⟨

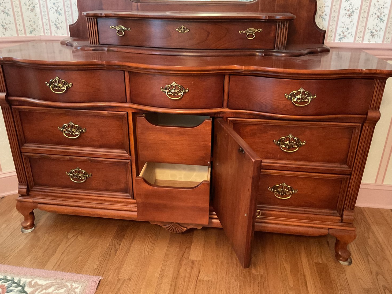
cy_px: 145
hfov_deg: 60.0
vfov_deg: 46.8
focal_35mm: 30
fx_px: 340
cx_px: 193
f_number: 1.8
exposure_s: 1/30
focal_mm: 3
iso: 500
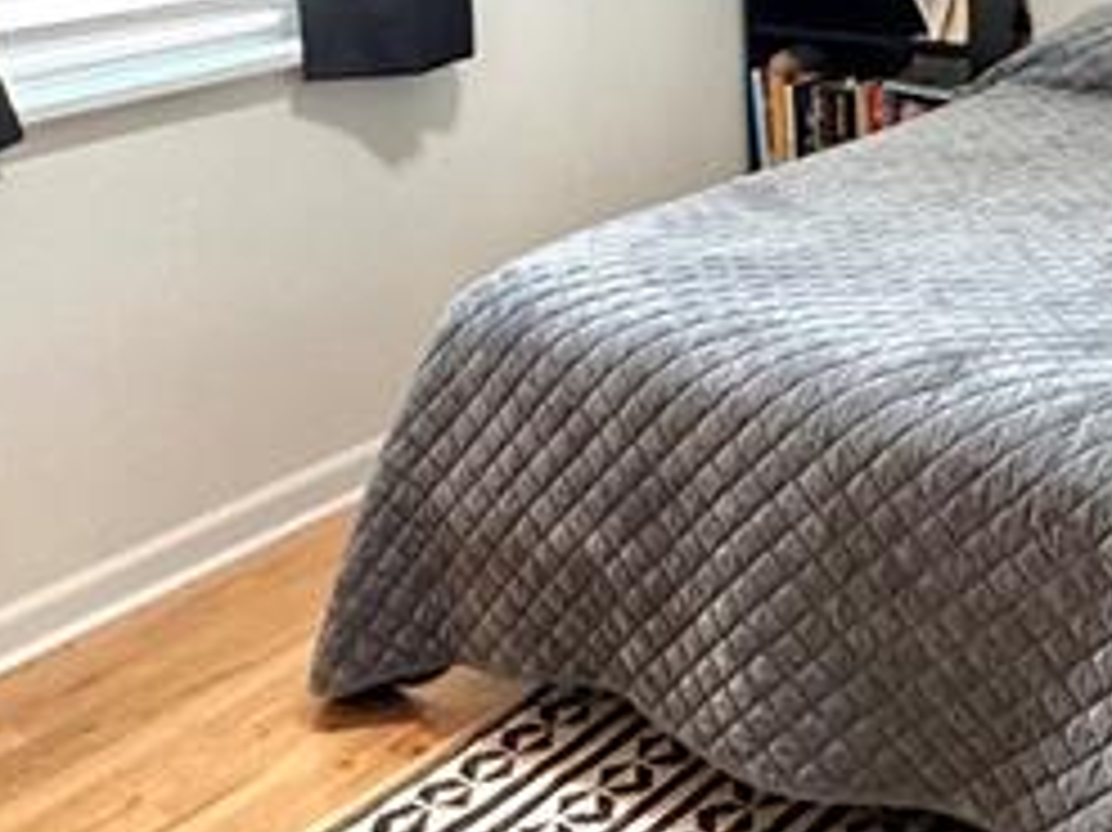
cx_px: 738
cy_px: 11
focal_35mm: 58
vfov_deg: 24.2
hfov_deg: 33.0
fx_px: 1862
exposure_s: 1/120
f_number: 2.2
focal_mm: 2.22
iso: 250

⟩

* [TO DO]:
Give the preceding data back exactly, minus every picture.

* [SOLUTION BELOW]:
cy_px: 145
hfov_deg: 60.0
vfov_deg: 46.8
focal_35mm: 30
fx_px: 340
cx_px: 193
f_number: 1.8
exposure_s: 1/30
focal_mm: 3
iso: 500
cx_px: 738
cy_px: 11
focal_35mm: 58
vfov_deg: 24.2
hfov_deg: 33.0
fx_px: 1862
exposure_s: 1/120
f_number: 2.2
focal_mm: 2.22
iso: 250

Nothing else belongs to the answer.